* [PROMPT]
Can you copy out everything in the patch discussion below from "To: Vivek Kasireddy;" down to "less optimal framerate."?

Just post both patches to both intel-gfx and dri-devel as a series so 
patchwork picks it up correctly.

It is needed to give context to dri-devel folks anyway.

Regards,

Tvrtko



^ permalink raw reply	[flat|nested] 19+ messages in thread

* Re: [Intel-gfx] [PATCH 2/2] drm/i915/gem: Don't try to map and fence large scanout buffers (v6)
  2022-02-04  1:22     ` [Intel-gfx] [PATCH 2/2] drm/i915/gem: Don't try to map and fence large scanout buffers (v6) Vivek Kasireddy
  2022-02-07 10:49       ` Tvrtko Ursulin
@ 2022-02-07 10:58       ` Ville Syrjälä
  2022-02-07 11:47         ` Tvrtko Ursulin
  1 sibling, 1 reply; 19+ messages in thread
From: Ville Syrjälä @ 2022-02-07 10:58 UTC (permalink / raw)
  To: Vivek Kasireddy; +Cc: intel-gfx

On Thu, Feb 03, 2022 at 05:22:10PM -0800, Vivek Kasireddy wrote:
> On platforms capable of allowing 8K (7680 x 4320) modes, pinning 2 or
> more framebuffers/scanout buffers results in only one that is mappable/
> fenceable. Therefore, pageflipping between these 2 FBs where only one
> is mappable/fenceable creates latencies large enough to miss alternate
> vblanks thereby producing less optimal framerate.

* [DATA FOR ANALYSIS]
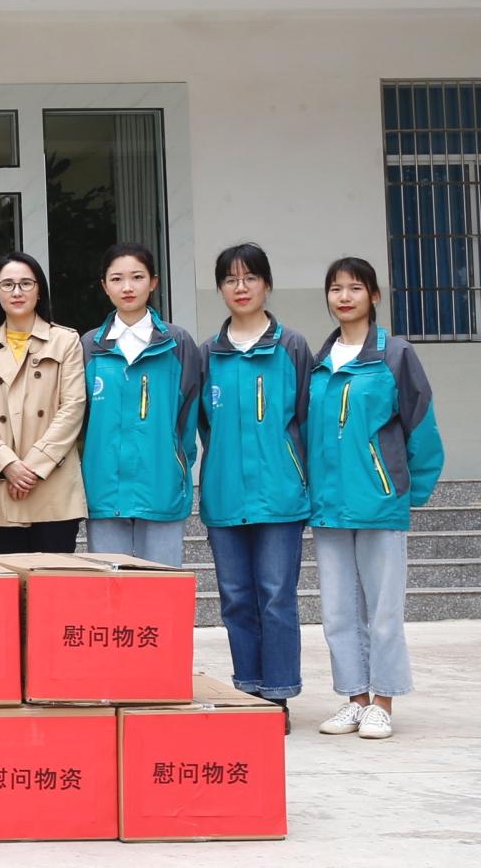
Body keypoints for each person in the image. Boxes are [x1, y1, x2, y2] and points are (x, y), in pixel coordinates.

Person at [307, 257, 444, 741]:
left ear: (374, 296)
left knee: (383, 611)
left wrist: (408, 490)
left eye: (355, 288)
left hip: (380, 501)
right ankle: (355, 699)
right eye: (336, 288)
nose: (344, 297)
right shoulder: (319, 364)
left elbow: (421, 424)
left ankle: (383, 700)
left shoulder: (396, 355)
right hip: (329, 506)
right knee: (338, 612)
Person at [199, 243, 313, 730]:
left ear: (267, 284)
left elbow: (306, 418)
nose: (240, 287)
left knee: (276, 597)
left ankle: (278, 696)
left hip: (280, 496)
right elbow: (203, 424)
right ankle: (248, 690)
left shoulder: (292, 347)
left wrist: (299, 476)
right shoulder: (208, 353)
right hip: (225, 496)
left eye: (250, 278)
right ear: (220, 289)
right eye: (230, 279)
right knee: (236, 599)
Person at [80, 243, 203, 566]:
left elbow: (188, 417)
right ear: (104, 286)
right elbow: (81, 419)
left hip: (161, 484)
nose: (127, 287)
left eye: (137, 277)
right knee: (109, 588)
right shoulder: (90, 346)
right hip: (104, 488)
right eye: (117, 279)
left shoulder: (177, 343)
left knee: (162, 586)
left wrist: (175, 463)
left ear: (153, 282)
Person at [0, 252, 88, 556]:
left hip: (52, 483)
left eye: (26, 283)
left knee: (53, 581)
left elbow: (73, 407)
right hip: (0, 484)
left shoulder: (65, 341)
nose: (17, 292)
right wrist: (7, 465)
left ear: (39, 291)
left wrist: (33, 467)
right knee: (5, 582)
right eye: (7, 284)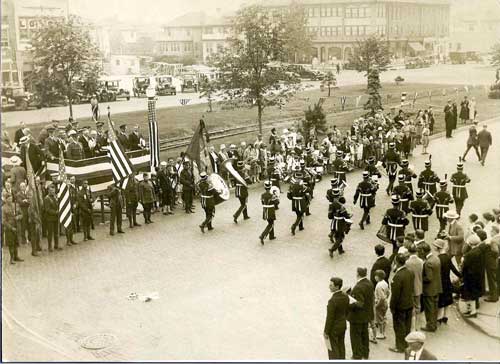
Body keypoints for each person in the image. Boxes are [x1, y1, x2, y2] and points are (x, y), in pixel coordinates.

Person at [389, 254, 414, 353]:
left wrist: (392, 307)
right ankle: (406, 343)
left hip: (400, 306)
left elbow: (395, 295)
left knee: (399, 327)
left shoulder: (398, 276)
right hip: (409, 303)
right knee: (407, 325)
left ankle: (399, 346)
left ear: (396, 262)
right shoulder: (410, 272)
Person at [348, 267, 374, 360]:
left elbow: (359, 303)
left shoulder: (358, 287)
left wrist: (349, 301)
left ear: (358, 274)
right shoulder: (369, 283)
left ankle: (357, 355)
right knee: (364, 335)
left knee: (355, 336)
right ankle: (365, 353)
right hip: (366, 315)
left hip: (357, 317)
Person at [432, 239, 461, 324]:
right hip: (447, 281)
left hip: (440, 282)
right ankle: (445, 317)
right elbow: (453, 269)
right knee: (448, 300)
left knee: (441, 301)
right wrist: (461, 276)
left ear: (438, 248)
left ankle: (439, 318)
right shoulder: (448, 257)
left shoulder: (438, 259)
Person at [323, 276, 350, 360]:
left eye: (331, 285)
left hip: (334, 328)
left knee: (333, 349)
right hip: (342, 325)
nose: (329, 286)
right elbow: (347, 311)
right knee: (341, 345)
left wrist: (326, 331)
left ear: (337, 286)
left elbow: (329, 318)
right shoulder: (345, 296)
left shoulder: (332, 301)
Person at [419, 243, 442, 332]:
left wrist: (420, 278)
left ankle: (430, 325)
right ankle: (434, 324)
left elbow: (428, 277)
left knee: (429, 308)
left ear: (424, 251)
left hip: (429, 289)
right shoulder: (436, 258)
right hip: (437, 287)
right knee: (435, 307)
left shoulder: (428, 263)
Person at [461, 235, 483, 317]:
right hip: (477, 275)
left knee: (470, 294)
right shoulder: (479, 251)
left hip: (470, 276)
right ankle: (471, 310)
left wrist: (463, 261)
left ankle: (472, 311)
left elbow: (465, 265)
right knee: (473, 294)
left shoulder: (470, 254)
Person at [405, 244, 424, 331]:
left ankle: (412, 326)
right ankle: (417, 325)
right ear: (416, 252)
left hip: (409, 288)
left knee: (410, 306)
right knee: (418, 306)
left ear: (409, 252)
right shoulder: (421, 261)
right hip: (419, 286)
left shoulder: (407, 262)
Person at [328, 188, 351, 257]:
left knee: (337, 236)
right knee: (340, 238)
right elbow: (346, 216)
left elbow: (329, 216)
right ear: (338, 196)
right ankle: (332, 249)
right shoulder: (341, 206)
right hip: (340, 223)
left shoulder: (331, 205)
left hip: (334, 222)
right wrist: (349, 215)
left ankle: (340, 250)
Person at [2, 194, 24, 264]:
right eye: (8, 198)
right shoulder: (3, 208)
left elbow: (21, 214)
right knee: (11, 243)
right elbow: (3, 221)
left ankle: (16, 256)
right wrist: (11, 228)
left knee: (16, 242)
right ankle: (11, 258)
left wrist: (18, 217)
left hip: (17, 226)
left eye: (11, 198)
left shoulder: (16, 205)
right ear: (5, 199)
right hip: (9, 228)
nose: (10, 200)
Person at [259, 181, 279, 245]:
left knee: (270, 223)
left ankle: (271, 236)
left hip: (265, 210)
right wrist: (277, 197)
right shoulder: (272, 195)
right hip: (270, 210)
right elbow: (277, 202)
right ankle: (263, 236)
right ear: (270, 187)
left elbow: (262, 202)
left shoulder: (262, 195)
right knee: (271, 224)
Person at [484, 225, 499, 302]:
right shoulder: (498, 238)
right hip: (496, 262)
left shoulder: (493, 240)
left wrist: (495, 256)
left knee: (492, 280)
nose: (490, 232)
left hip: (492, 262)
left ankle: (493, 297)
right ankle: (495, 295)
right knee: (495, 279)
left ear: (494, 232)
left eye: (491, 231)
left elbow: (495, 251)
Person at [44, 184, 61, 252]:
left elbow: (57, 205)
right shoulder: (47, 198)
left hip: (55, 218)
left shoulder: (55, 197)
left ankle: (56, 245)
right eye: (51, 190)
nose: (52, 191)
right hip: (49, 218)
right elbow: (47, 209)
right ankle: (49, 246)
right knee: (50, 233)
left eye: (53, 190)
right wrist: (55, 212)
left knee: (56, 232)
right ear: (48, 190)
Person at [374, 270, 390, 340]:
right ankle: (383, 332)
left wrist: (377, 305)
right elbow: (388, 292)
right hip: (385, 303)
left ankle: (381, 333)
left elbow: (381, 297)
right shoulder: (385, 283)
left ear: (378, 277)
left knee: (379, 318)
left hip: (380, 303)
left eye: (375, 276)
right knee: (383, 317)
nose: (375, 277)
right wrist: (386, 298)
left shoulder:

* [TASK ANSWER]
To: Vivek Kasireddy; +Cc: intel-gfx

On Thu, Feb 03, 2022 at 05:22:10PM -0800, Vivek Kasireddy wrote:
> On platforms capable of allowing 8K (7680 x 4320) modes, pinning 2 or
> more framebuffers/scanout buffers results in only one that is mappable/
> fenceable. Therefore, pageflipping between these 2 FBs where only one
> is mappable/fenceable creates latencies large enough to miss alternate
> vblanks thereby producing less optimal framerate.